◆ WRITTEN REQUEST A ◆
In the biography of Doc Terry, what was the name of the record label he formed in the 1970s?

◆ PASSAGE TO READ ◆
* START *
- Born: Terry Adail December 14, 1921 Sunflower, Mississippi, U.S.
- Died: August 23, 2001 (aged 79) East St. Louis, Illinois, U.S.
- Genres: Electric blues
- Occupations: Musician, songwriter
- Instruments: Vocals, harmonica
- Years active: 1940s–1990s

= Doc Terry =

Terry Adail (December 14, 1921 – August 23, 2001), known professionally as Doc Terry, was an American blues musician who started playing the harmonica at the age of 12, influenced by Sonny Boy Williamson I whom he would hear play at country picnics in Greenville, Mississippi. During his career, Terry played with blues musicians such as Muddy Waters, Howlin' Wolf, Yank Rachell and Henry Townsend.

==Biography==
After serving in the United States Army during World War II in the Pacific theater, Terry returned to the U.S. and became active in the St. Louis blues scene in the late 1940s. During the 1950s he played in juke joints all around the St. Louis area. When Boo Boo Davis moved to St. Louis in the 1960s, he joined Terry's band for a time. In the 1970s, Terry formed his own record label called D.T.P. Records, named after his band, Doc Terry and the Pirates. Terry led the Pirates with vocals and harmonica playing, and was joined by Thomas Johnson on guitar, Nathaniel Thomas on drums, Peter Smorodin on bass, with Patti Thomas providing additional vocals. The Pirates performed mainly around the St. Louis area at venues that included: the USS President, Union Station Biergarten, Broadway Oyster Bar, Webster Grill and Blueberry Hill. In 1988, they were featured on a PBS television documentary about the St. Louis blues scene, which also included blues artists James Crutchfield, James DeShay and George McCoy.
* END *
◆ ENTRIES SUPPLIED ◆
* START *
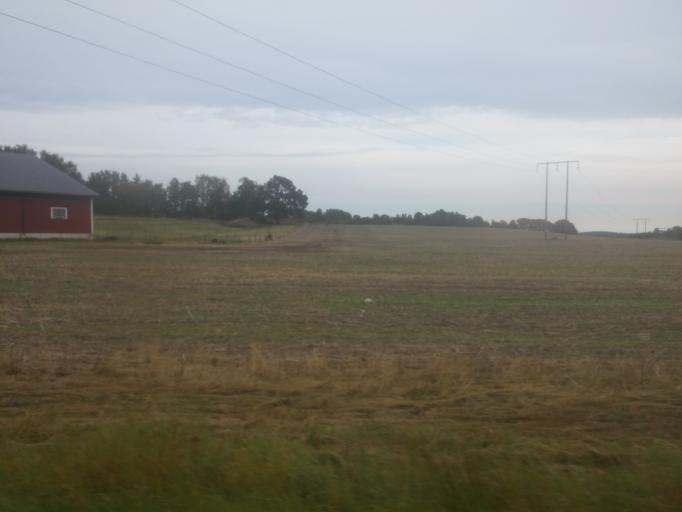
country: SE
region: OEstergoetland
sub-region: Norrkopings Kommun
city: Krokek
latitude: 58.5777
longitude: 16.3962
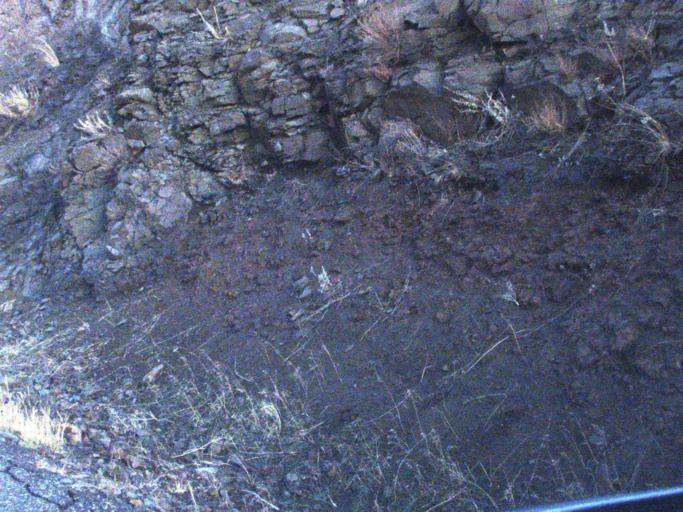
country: US
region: Washington
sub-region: Asotin County
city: Asotin
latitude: 46.0027
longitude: -117.2779
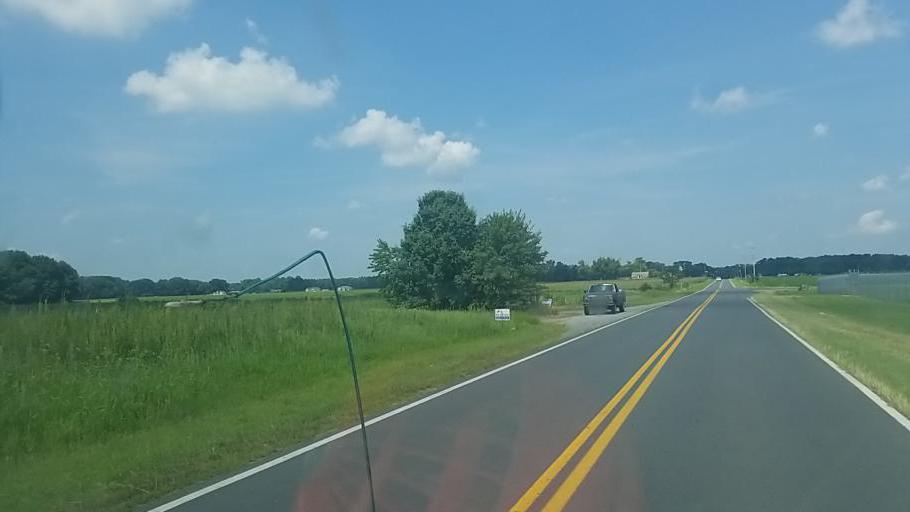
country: US
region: Maryland
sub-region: Wicomico County
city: Salisbury
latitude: 38.3464
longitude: -75.5201
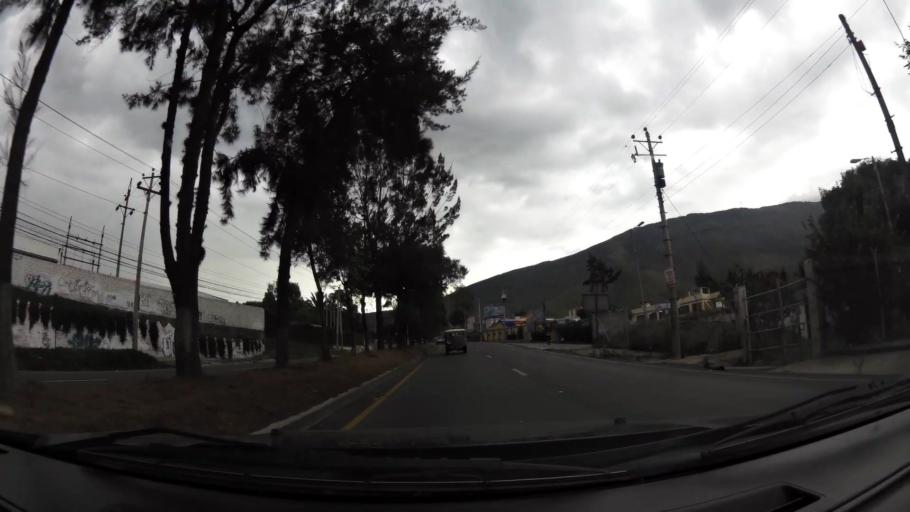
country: EC
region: Pichincha
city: Quito
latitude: -0.0657
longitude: -78.4620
* END *
◆ WRITTEN REQUEST B ◆
Print the records word for word, starting at the beginning of the records and ending with the line that contains "latitude: -0.0657". Leave the pictures out of your answer.

◆ OUTPUT A ◆
D.T.P. Records

◆ OUTPUT B ◆
country: SE
region: OEstergoetland
sub-region: Norrkopings Kommun
city: Krokek
latitude: 58.5777
longitude: 16.3962
country: US
region: Washington
sub-region: Asotin County
city: Asotin
latitude: 46.0027
longitude: -117.2779
country: US
region: Maryland
sub-region: Wicomico County
city: Salisbury
latitude: 38.3464
longitude: -75.5201
country: EC
region: Pichincha
city: Quito
latitude: -0.0657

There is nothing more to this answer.